Information:
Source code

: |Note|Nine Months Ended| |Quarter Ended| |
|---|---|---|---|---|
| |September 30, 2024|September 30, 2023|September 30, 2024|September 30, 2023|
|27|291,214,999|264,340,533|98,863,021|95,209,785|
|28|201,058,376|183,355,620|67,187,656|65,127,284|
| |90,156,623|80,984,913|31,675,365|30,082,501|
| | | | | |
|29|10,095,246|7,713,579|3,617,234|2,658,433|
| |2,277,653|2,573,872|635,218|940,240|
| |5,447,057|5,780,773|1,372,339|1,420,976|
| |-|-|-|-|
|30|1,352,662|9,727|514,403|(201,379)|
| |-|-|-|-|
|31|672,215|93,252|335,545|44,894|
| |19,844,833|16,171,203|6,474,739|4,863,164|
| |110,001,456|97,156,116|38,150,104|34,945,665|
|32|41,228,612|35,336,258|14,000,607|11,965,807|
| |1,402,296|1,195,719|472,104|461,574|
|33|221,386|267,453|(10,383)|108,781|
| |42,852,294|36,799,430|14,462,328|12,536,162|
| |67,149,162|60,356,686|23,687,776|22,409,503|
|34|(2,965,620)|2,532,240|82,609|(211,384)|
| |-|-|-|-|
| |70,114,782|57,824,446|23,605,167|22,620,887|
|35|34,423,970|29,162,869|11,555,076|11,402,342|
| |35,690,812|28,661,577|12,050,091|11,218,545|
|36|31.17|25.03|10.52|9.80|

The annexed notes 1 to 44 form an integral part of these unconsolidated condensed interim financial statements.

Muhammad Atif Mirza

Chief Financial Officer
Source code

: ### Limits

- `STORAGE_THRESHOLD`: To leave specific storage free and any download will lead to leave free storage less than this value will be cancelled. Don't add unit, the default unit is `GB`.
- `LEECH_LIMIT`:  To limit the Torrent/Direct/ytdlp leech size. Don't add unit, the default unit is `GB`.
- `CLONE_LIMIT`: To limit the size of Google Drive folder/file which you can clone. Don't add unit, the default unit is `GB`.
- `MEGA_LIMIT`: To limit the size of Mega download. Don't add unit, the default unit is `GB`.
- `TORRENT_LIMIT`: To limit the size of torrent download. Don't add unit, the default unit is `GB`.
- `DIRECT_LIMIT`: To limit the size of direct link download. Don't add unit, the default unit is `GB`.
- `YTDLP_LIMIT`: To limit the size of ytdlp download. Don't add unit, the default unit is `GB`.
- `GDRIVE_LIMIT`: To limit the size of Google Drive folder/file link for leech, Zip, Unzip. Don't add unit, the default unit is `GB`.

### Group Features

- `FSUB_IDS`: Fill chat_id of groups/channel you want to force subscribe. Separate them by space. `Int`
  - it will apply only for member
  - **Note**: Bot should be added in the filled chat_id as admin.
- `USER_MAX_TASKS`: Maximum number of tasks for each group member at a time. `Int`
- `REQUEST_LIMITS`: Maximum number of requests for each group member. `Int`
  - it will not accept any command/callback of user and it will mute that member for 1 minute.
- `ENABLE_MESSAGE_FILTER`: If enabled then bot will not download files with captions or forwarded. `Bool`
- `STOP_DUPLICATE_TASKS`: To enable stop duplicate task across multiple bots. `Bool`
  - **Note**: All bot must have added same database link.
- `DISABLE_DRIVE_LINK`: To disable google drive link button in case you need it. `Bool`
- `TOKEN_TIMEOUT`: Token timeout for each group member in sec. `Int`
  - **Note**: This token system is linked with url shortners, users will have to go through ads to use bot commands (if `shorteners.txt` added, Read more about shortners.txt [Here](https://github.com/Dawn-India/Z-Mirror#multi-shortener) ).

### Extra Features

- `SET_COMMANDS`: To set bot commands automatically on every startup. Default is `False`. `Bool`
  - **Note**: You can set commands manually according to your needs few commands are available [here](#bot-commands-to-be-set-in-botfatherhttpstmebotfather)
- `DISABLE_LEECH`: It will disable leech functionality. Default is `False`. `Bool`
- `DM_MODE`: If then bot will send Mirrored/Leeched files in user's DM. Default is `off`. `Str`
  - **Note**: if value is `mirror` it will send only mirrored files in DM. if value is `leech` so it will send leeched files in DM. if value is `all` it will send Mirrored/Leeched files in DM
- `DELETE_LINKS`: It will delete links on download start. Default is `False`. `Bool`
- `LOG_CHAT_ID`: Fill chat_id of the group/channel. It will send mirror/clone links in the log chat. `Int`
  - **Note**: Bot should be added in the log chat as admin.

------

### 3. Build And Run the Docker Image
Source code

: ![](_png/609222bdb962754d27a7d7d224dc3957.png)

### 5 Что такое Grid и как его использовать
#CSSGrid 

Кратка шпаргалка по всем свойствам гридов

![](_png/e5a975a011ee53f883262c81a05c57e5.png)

Exercise description: Copy the lines above exactly, beginning at the line that has "To disable google" and stopping after the line that has "### Extra Features", and omit the rest.

Written answer:
- `DISABLE_DRIVE_LINK`: To disable google drive link button in case you need it. `Bool`
- `TOKEN_TIMEOUT`: Token timeout for each group member in sec. `Int`
  - **Note**: This token system is linked with url shortners, users will have to go through ads to use bot commands (if `shorteners.txt` added, Read more about shortners.txt [Here](https://github.com/Dawn-India/Z-Mirror#multi-shortener) ).

### Extra Features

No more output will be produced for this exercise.